[Voci della raccolta]
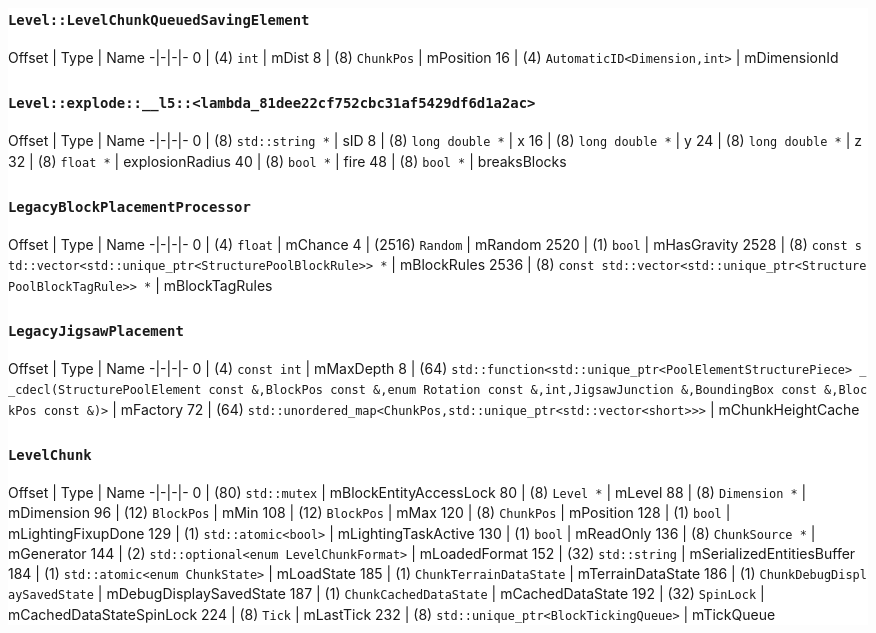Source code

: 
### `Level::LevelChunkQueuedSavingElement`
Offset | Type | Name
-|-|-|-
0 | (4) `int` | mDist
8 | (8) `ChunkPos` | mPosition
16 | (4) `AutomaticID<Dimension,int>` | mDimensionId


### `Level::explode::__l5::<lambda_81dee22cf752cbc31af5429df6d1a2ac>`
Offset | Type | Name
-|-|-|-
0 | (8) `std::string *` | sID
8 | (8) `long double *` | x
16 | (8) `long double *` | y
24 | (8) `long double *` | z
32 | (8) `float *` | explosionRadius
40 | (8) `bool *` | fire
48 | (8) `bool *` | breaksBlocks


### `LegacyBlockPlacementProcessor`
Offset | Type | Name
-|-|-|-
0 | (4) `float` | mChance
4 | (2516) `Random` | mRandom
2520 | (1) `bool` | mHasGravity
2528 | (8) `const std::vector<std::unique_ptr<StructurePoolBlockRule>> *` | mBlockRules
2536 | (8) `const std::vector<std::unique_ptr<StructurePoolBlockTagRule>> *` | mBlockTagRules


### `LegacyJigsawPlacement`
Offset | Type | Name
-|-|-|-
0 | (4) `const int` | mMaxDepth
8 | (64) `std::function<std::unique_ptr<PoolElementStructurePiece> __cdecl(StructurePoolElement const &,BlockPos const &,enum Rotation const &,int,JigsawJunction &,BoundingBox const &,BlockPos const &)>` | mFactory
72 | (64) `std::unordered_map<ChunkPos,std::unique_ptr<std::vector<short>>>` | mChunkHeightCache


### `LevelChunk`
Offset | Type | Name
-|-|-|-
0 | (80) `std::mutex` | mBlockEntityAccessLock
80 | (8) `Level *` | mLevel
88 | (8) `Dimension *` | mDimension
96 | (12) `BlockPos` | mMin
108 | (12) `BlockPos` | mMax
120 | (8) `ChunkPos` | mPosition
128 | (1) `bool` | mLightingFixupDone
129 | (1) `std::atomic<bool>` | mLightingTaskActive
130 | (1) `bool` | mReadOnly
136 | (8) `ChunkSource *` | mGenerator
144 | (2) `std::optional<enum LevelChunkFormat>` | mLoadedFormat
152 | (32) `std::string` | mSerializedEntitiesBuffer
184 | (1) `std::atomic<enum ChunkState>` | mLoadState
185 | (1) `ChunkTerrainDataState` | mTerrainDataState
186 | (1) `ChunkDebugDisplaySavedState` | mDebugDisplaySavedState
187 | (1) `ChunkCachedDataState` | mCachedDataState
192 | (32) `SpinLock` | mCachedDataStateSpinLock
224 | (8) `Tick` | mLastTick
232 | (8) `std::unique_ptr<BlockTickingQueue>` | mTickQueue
--
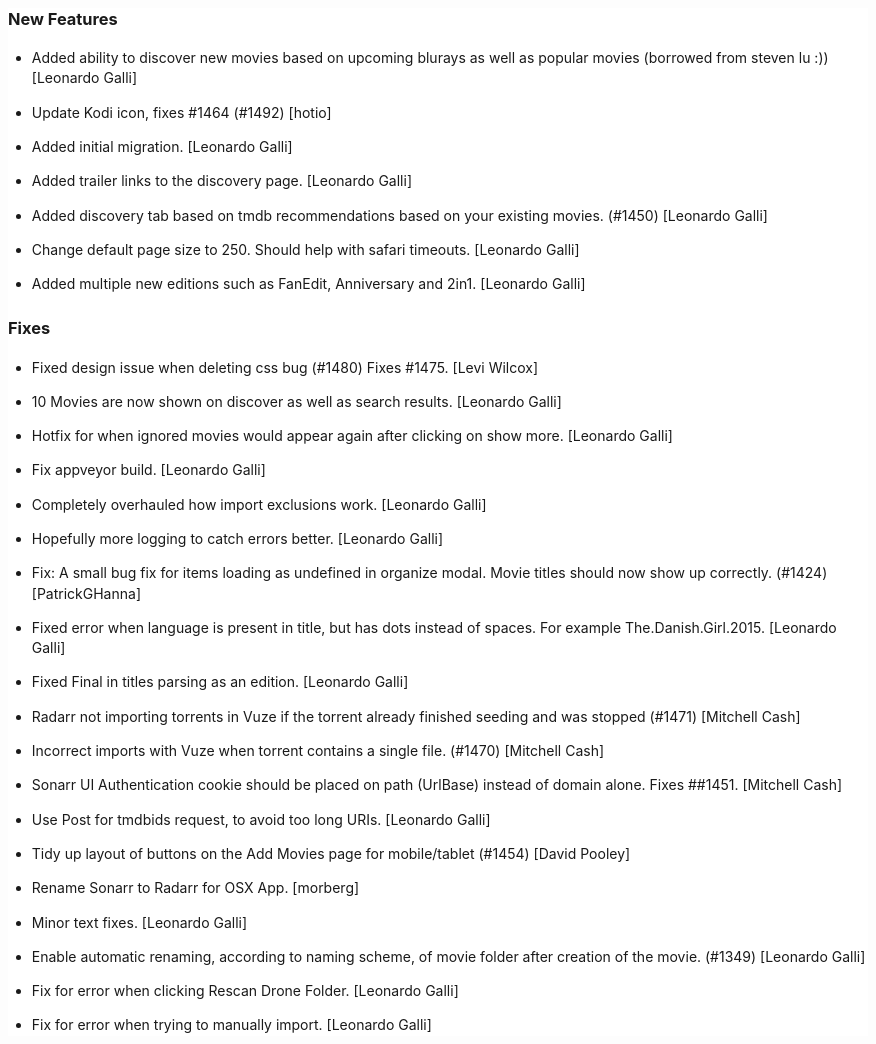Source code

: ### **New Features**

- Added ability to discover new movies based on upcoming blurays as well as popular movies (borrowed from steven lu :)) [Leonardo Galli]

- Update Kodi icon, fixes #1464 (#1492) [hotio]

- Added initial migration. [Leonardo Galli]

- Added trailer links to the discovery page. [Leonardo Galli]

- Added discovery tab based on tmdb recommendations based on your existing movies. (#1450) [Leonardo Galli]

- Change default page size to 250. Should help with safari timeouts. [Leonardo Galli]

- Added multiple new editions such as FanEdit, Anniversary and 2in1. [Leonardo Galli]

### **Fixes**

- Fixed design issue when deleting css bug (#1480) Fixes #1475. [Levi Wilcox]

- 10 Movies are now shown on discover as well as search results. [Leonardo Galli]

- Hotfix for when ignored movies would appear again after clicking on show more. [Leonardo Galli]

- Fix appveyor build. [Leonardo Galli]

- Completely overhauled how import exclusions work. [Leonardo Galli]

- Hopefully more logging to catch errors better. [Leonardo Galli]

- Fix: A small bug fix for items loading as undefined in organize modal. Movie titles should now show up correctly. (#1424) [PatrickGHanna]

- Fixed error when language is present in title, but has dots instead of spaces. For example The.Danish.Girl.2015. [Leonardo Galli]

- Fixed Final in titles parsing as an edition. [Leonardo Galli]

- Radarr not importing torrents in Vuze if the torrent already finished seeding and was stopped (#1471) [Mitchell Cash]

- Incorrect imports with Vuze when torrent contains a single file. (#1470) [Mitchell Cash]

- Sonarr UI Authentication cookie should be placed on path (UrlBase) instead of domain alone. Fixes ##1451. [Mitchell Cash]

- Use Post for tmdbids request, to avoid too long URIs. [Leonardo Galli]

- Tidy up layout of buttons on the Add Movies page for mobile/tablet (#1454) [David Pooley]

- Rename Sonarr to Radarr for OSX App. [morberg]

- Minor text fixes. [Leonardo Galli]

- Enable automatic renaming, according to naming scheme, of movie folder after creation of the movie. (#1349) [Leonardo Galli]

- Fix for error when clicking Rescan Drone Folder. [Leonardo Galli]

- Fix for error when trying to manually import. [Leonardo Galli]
==
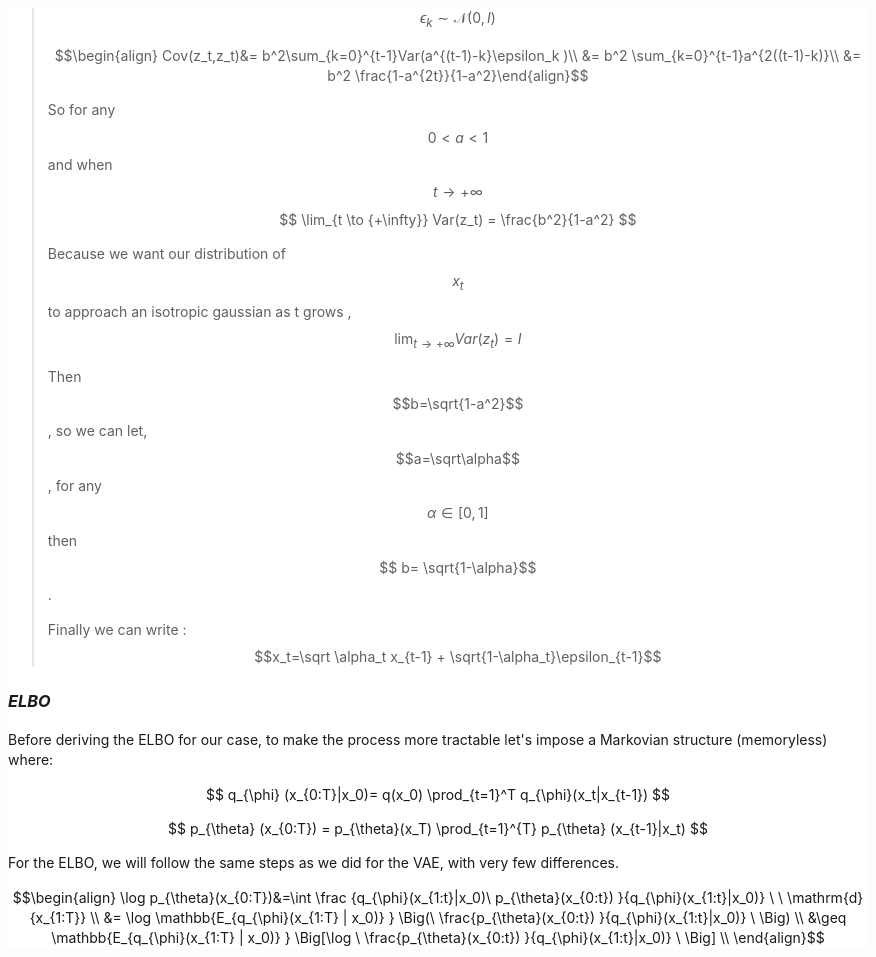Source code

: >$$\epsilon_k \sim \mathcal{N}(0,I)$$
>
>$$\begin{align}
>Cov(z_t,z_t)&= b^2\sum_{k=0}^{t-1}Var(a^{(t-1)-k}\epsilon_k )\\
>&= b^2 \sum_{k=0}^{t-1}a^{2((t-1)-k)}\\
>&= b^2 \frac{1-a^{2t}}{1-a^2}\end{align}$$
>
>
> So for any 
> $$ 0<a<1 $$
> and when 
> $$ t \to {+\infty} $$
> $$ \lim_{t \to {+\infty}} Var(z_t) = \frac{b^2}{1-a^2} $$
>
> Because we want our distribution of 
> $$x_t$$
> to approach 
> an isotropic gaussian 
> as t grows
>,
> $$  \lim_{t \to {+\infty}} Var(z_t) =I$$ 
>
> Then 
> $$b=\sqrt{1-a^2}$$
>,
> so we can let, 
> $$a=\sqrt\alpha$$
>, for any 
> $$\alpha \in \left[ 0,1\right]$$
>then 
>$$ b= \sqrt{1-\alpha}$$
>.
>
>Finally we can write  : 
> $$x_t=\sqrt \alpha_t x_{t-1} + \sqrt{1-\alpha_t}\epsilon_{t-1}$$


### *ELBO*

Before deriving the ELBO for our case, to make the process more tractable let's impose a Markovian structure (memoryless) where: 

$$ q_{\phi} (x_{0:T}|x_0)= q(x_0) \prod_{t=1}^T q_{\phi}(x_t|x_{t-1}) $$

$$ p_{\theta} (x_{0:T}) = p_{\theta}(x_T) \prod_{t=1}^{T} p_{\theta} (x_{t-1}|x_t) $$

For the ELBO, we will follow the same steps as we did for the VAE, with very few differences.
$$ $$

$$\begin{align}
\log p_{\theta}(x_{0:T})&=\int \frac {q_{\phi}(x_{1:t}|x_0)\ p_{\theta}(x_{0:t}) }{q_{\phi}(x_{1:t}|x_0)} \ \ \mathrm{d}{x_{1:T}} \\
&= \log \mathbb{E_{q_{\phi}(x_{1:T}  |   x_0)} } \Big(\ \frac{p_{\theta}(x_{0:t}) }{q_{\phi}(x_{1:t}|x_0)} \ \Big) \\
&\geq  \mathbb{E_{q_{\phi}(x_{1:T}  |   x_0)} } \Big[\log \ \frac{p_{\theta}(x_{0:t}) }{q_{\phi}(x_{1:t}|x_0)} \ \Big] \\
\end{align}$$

Consegna
Restituisci invariate le righe dei record partendo dalla riga che contiene "### **New Features**" e fermandoti dopo la riga che contiene "- 10 Movies".

Svolgimento
: ### **New Features**

- Added ability to discover new movies based on upcoming blurays as well as popular movies (borrowed from steven lu :)) [Leonardo Galli]

- Update Kodi icon, fixes #1464 (#1492) [hotio]

- Added initial migration. [Leonardo Galli]

- Added trailer links to the discovery page. [Leonardo Galli]

- Added discovery tab based on tmdb recommendations based on your existing movies. (#1450) [Leonardo Galli]

- Change default page size to 250. Should help with safari timeouts. [Leonardo Galli]

- Added multiple new editions such as FanEdit, Anniversary and 2in1. [Leonardo Galli]

### **Fixes**

- Fixed design issue when deleting css bug (#1480) Fixes #1475. [Levi Wilcox]

- 10 Movies are now shown on discover as well as search results. [Leonardo Galli]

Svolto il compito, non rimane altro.